We can also build a chain to answer the below questions about the variable “dollar”:
For emails containing the word “dollar”, does the typical spam email contain a greater number of occurrences of the word than the typical non-spam email? Create a summary statistic that answers this question.
# Question 1
email %>%
filter(dollar > 0) %>%
group_by(spam) %>%
summarize(median(dollar))
spam <fctr> | median(dollar) <dbl> | |||
---|---|---|---|---|
not-spam | 4 | |||
spam | 2 |
If we encounter an email with greater than 10 occurrences of the word “dollar”, is it more likely to be spam or not-spam? Create a barchart that answers this question.
# Question 2
email %>%
filter(dollar > 10) %>%
ggplot(aes(x = spam)) +
geom_bar()
Turn your attention to the variable called number.
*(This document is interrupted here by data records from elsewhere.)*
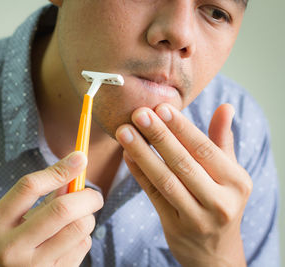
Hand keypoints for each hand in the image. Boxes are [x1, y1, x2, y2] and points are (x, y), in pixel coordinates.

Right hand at [0, 151, 103, 266]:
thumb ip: (36, 199)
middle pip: (61, 209)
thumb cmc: (3, 247)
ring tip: (78, 220)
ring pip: (78, 229)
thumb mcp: (6, 222)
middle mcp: (9, 248)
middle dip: (87, 196)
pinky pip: (81, 247)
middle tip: (94, 196)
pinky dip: (83, 238)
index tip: (79, 158)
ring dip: (86, 218)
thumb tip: (73, 171)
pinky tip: (70, 242)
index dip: (59, 169)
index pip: (29, 187)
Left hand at [115, 103, 251, 266]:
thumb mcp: (230, 173)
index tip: (161, 108)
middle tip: (138, 114)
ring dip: (142, 153)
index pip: (205, 150)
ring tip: (124, 132)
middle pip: (183, 163)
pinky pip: (154, 195)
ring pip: (165, 180)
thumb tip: (225, 107)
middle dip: (158, 136)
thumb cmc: (221, 200)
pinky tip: (127, 155)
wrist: (215, 251)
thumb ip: (223, 140)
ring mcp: (197, 217)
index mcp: (236, 182)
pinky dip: (139, 173)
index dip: (181, 128)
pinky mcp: (175, 227)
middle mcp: (220, 201)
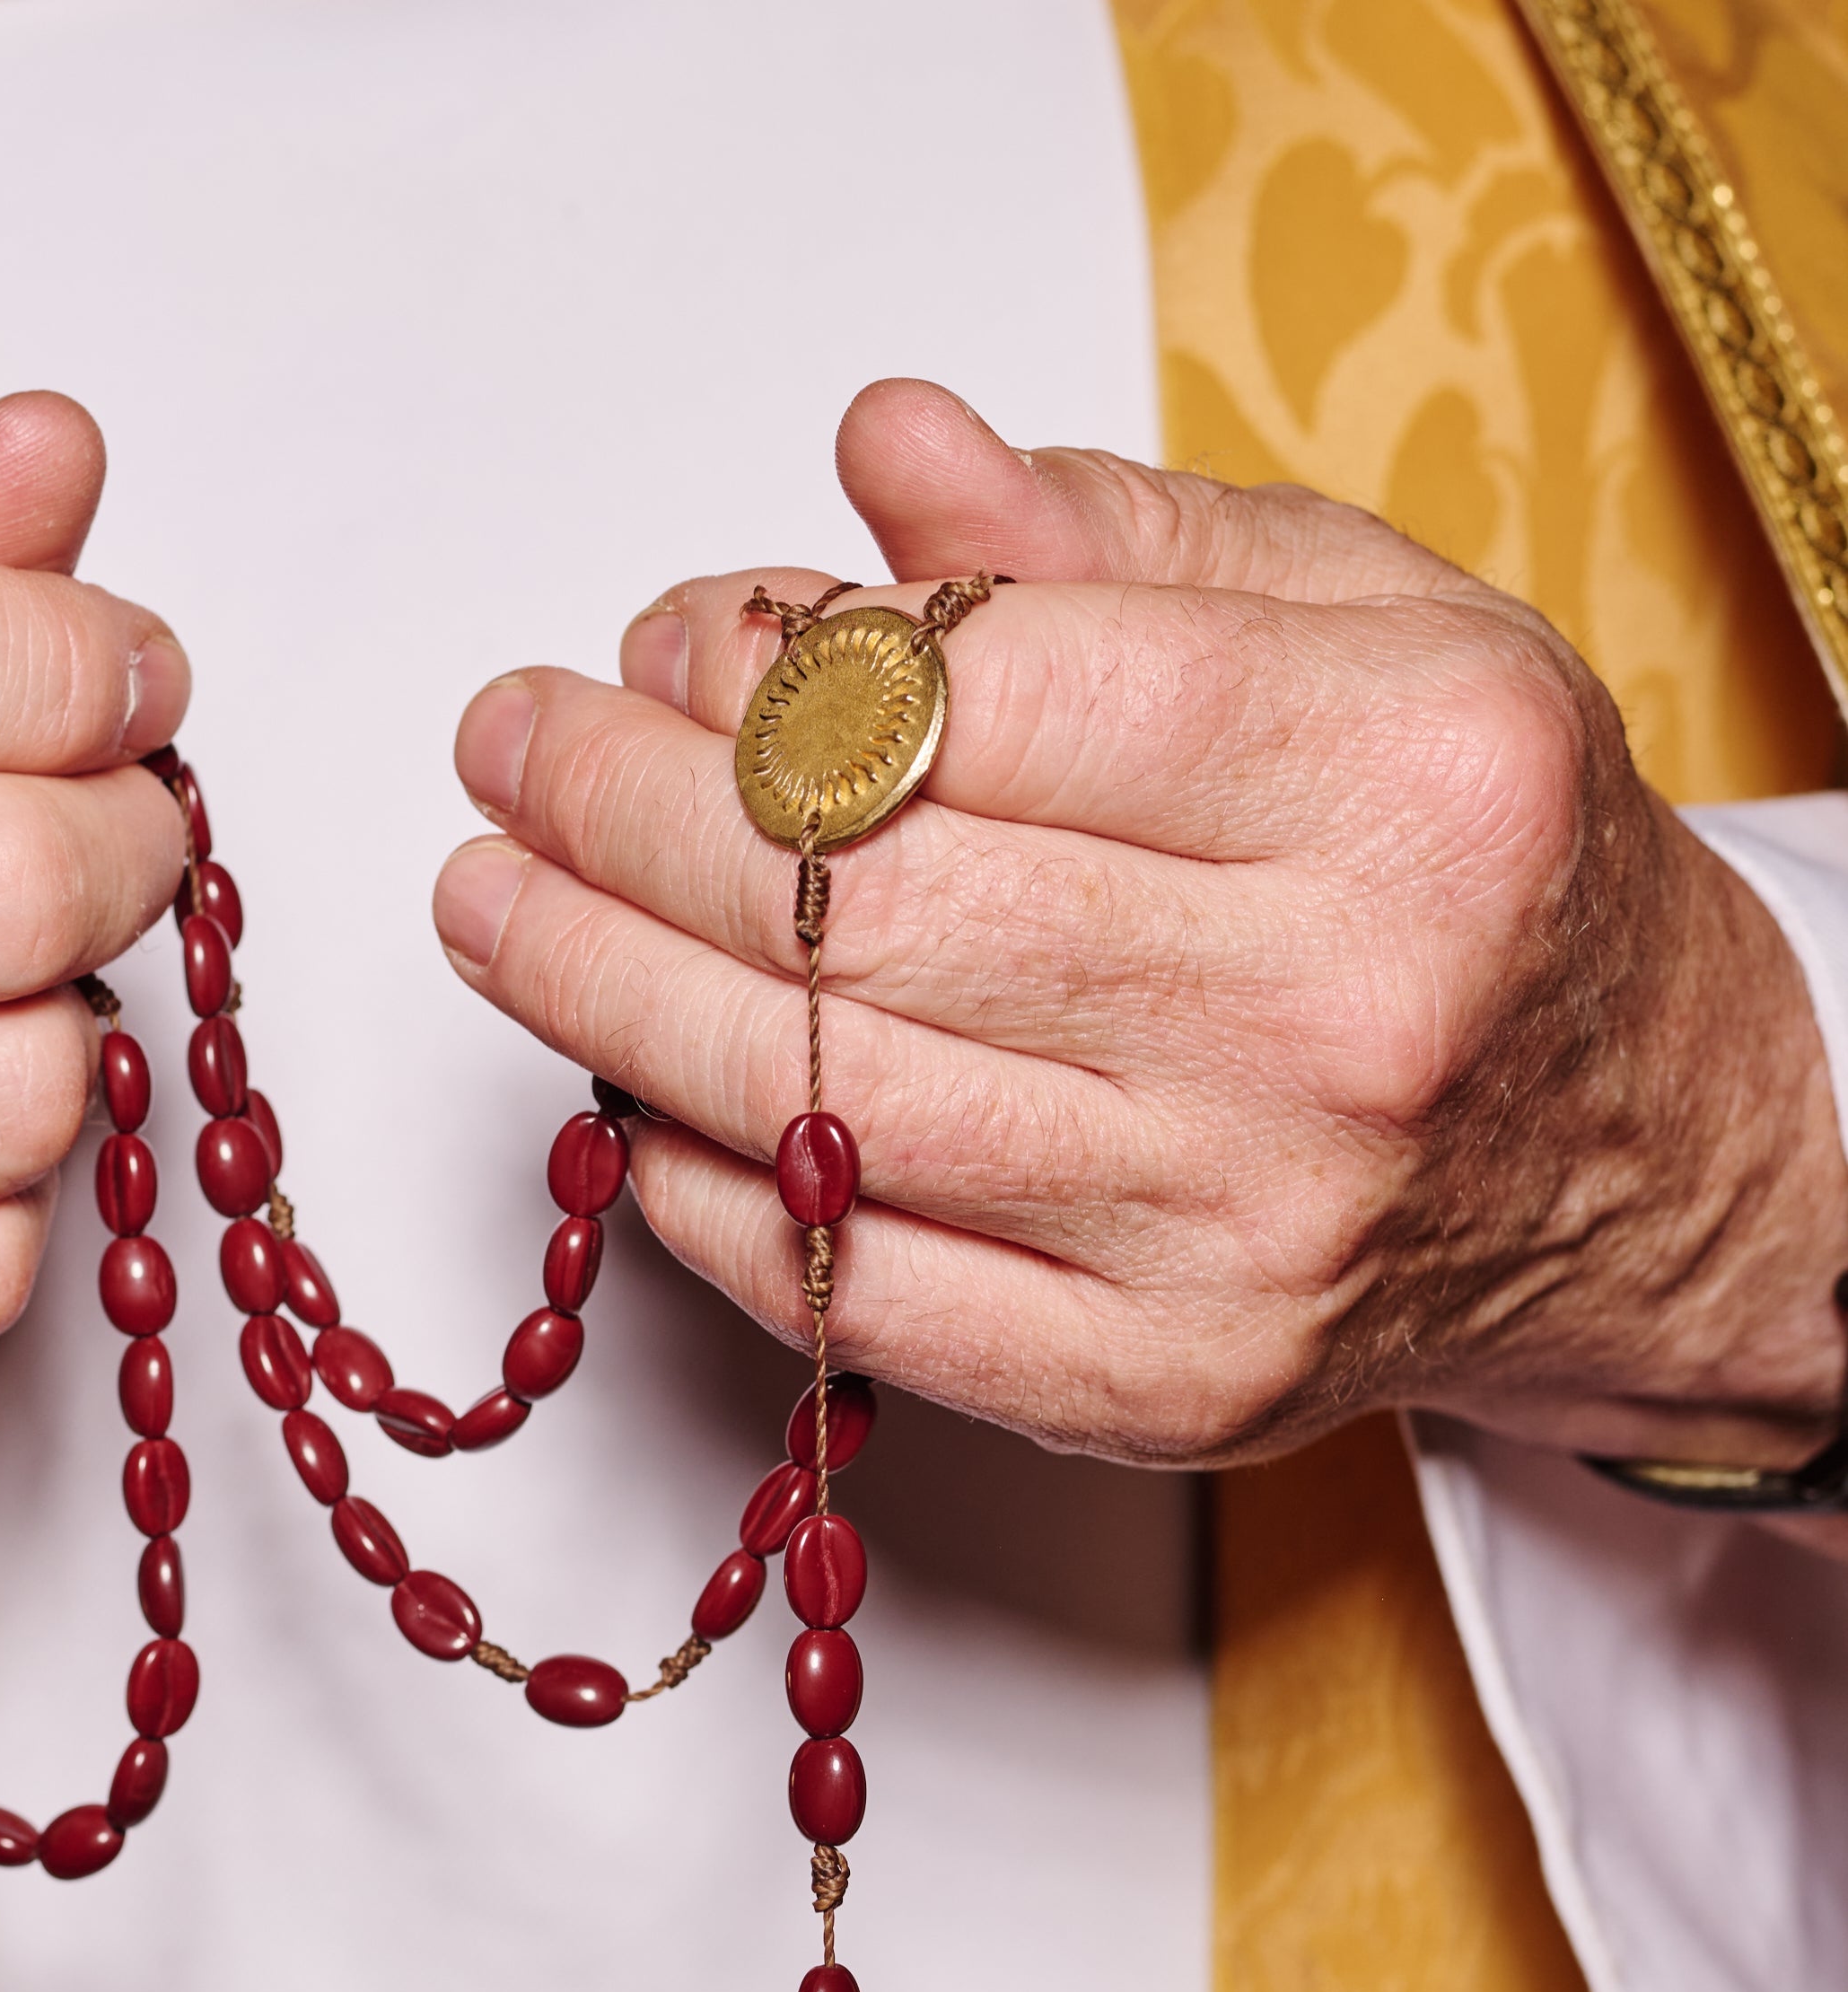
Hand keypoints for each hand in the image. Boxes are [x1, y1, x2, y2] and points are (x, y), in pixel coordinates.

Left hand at [433, 381, 1847, 1516]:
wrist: (1637, 1160)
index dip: (777, 668)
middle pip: (867, 909)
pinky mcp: (1160, 1388)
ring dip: (604, 993)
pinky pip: (857, 1292)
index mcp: (1411, 782)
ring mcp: (1238, 1233)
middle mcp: (1331, 1020)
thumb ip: (1115, 544)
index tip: (658, 644)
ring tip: (498, 903)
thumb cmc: (1472, 875)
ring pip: (823, 1106)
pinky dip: (704, 1195)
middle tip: (510, 755)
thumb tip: (880, 460)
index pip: (999, 698)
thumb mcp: (1369, 636)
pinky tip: (624, 1101)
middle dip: (627, 819)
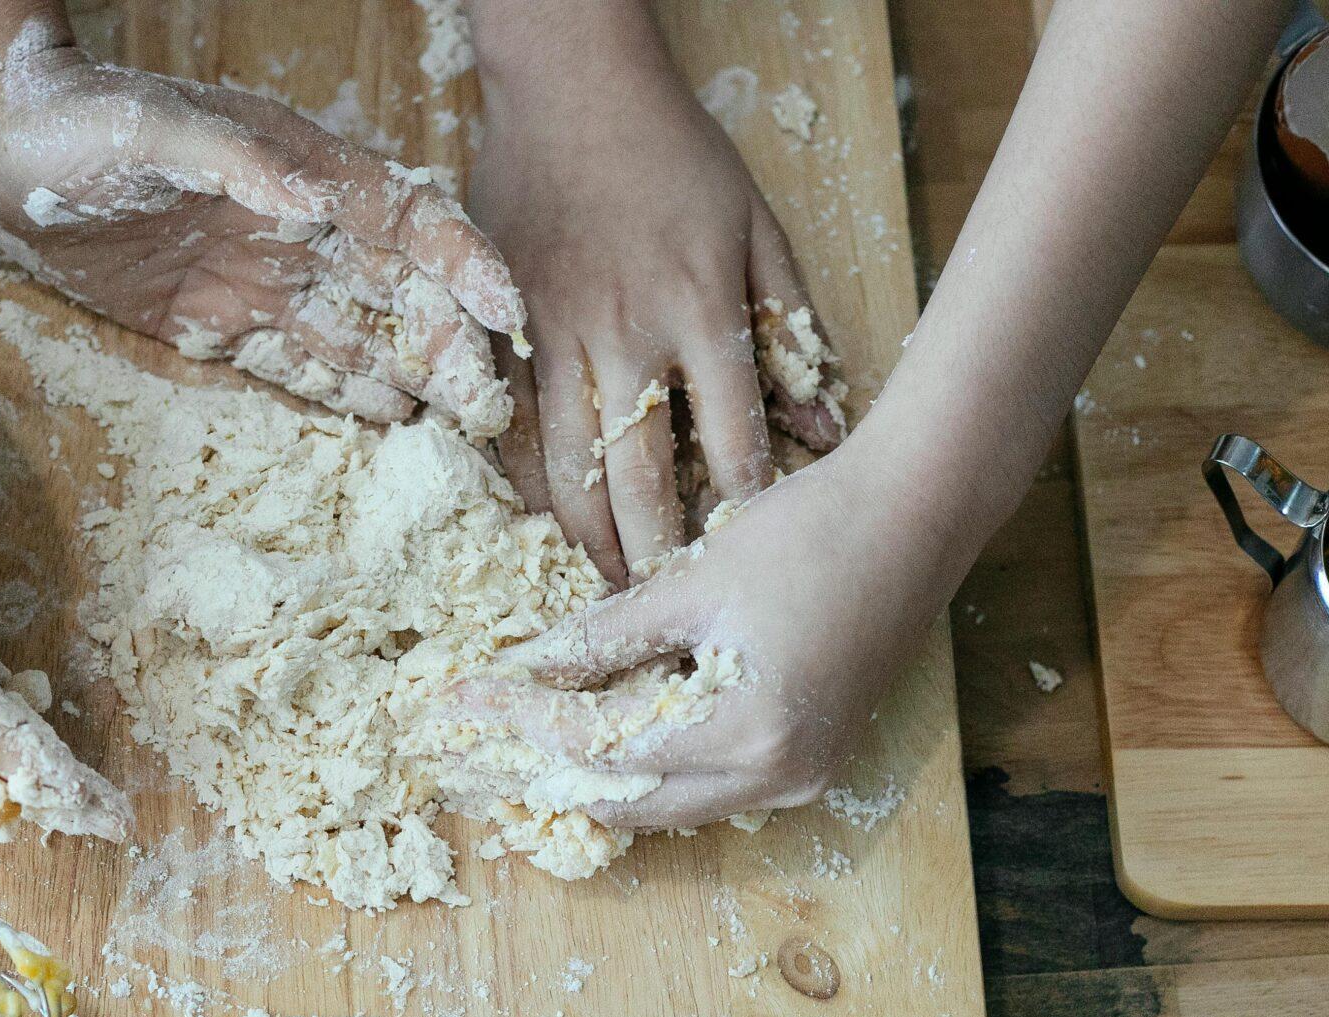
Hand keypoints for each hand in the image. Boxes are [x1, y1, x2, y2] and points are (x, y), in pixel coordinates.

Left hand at [0, 22, 525, 433]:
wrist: (1, 152)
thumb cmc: (79, 123)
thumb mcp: (155, 131)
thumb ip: (237, 163)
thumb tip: (309, 197)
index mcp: (299, 170)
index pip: (405, 217)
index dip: (461, 263)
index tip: (505, 316)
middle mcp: (294, 227)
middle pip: (395, 289)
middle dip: (449, 344)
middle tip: (489, 409)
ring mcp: (257, 276)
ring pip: (354, 333)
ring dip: (409, 377)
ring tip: (459, 429)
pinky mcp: (212, 319)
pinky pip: (291, 362)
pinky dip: (340, 391)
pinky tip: (388, 420)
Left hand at [456, 452, 938, 826]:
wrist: (921, 512)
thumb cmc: (815, 531)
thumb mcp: (695, 581)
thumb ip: (607, 636)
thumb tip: (527, 667)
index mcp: (747, 733)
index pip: (602, 746)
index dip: (523, 722)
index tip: (463, 701)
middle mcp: (778, 777)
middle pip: (633, 802)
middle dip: (549, 772)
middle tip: (480, 746)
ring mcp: (802, 777)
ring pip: (672, 804)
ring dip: (601, 776)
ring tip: (528, 743)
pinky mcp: (813, 759)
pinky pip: (712, 785)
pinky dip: (655, 765)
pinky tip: (606, 733)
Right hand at [470, 22, 842, 582]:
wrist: (573, 91)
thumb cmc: (677, 159)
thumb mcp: (758, 230)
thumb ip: (790, 331)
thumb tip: (824, 428)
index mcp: (699, 313)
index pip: (732, 445)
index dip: (743, 516)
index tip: (753, 566)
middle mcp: (626, 337)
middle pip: (644, 480)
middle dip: (659, 558)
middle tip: (671, 612)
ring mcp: (555, 339)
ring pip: (569, 471)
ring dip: (592, 541)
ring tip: (613, 588)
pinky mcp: (503, 332)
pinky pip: (510, 434)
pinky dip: (530, 489)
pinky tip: (550, 526)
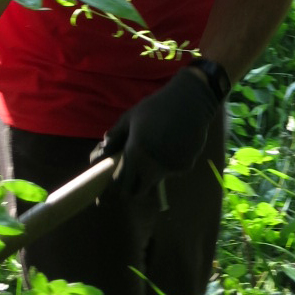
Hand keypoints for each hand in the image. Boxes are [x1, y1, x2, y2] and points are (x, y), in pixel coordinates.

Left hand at [93, 67, 220, 198]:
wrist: (190, 102)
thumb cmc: (156, 107)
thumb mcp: (131, 117)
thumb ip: (116, 135)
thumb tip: (104, 148)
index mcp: (134, 153)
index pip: (120, 185)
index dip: (115, 189)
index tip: (113, 188)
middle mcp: (151, 166)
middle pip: (138, 192)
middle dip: (133, 188)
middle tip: (133, 177)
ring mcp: (170, 168)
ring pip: (156, 180)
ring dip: (152, 173)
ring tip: (157, 150)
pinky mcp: (185, 167)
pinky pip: (171, 172)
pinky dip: (168, 164)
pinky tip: (172, 146)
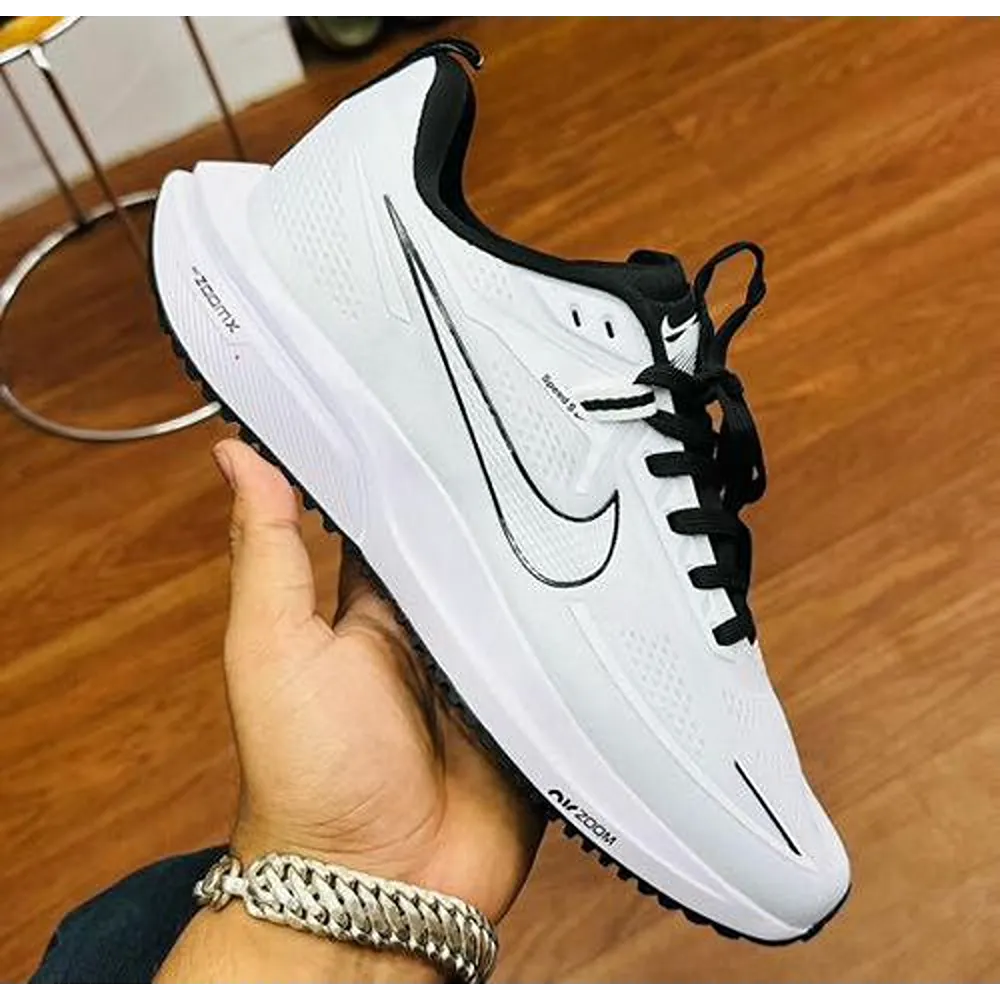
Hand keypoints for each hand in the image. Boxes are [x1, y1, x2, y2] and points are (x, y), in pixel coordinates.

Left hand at [212, 438, 543, 923]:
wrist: (377, 889)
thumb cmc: (306, 777)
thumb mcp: (273, 648)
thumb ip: (269, 553)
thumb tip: (236, 457)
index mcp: (371, 608)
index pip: (398, 518)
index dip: (417, 470)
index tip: (441, 405)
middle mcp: (433, 631)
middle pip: (473, 551)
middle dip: (498, 510)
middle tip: (537, 437)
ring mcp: (488, 669)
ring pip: (525, 595)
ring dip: (542, 565)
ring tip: (584, 494)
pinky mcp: (533, 709)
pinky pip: (564, 656)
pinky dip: (578, 629)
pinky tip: (605, 583)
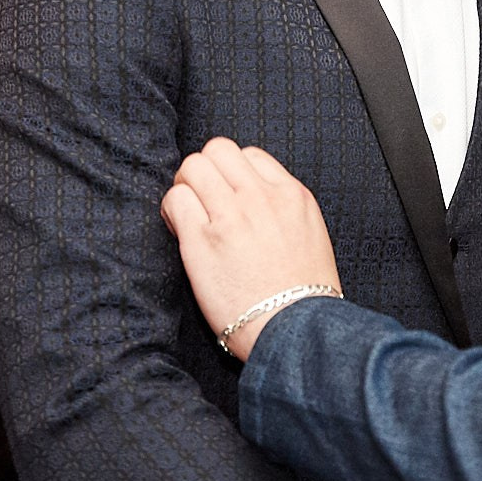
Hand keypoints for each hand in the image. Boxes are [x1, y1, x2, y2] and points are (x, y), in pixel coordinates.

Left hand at [161, 139, 341, 360]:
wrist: (295, 331)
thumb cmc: (302, 296)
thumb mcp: (309, 235)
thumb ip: (282, 209)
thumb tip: (251, 198)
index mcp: (292, 195)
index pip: (249, 154)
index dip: (231, 173)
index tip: (226, 196)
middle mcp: (261, 197)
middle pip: (217, 150)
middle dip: (204, 171)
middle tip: (201, 199)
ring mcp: (232, 216)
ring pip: (192, 166)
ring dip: (185, 187)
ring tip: (189, 215)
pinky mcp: (203, 240)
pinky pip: (175, 199)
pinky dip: (172, 210)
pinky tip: (180, 231)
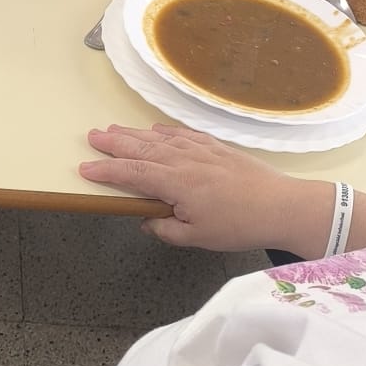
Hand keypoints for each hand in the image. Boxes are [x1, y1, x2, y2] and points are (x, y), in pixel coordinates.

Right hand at [81, 124, 327, 256]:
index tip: (85, 168)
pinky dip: (166, 131)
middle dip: (115, 143)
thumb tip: (145, 221)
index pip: (132, 174)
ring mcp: (202, 150)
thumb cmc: (238, 225)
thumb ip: (165, 228)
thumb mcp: (196, 237)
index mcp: (176, 182)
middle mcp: (185, 160)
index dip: (107, 170)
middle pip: (142, 149)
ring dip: (135, 134)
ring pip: (161, 138)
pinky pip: (184, 134)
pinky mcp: (217, 148)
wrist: (280, 205)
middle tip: (92, 136)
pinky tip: (157, 130)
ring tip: (115, 129)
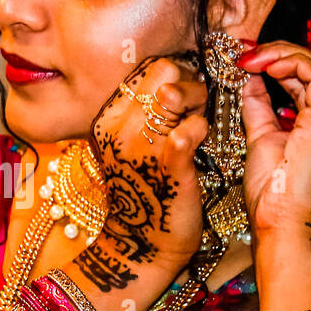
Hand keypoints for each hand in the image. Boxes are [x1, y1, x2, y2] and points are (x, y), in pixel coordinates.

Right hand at [75, 53, 209, 291]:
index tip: (185, 96)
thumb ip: (147, 112)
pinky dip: (202, 129)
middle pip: (163, 69)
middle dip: (189, 80)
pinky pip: (190, 129)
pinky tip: (200, 143)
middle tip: (196, 107)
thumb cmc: (145, 190)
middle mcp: (118, 127)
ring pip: (175, 91)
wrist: (143, 243)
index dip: (174, 74)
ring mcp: (141, 146)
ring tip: (198, 124)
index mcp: (108, 118)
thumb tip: (178, 82)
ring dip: (198, 102)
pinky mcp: (168, 167)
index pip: (146, 68)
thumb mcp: (132, 145)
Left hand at [238, 41, 310, 247]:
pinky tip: (265, 66)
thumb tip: (251, 79)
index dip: (286, 66)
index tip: (251, 63)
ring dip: (284, 55)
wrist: (282, 229)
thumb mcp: (262, 141)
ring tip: (252, 59)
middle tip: (249, 55)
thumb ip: (260, 109)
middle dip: (284, 55)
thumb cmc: (273, 200)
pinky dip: (290, 62)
Read more about it by pulling up the help file with ?email.
To explore the association between this variable and spam, select and construct an informative plot.
# Reorder levels
email$number_reordered <- factor(email$number,
c("none", "small", "big"))
# Construct plot of number_reordered
ggplot(email, aes(x = number_reordered)) +
geom_bar() +
facet_wrap(~spam)
Given that an email contains a small number, it is more likely to be not-spam.
Given that an email contains a big number, it is more likely to be not-spam.
Within both spam and not-spam, the most common number is a small one.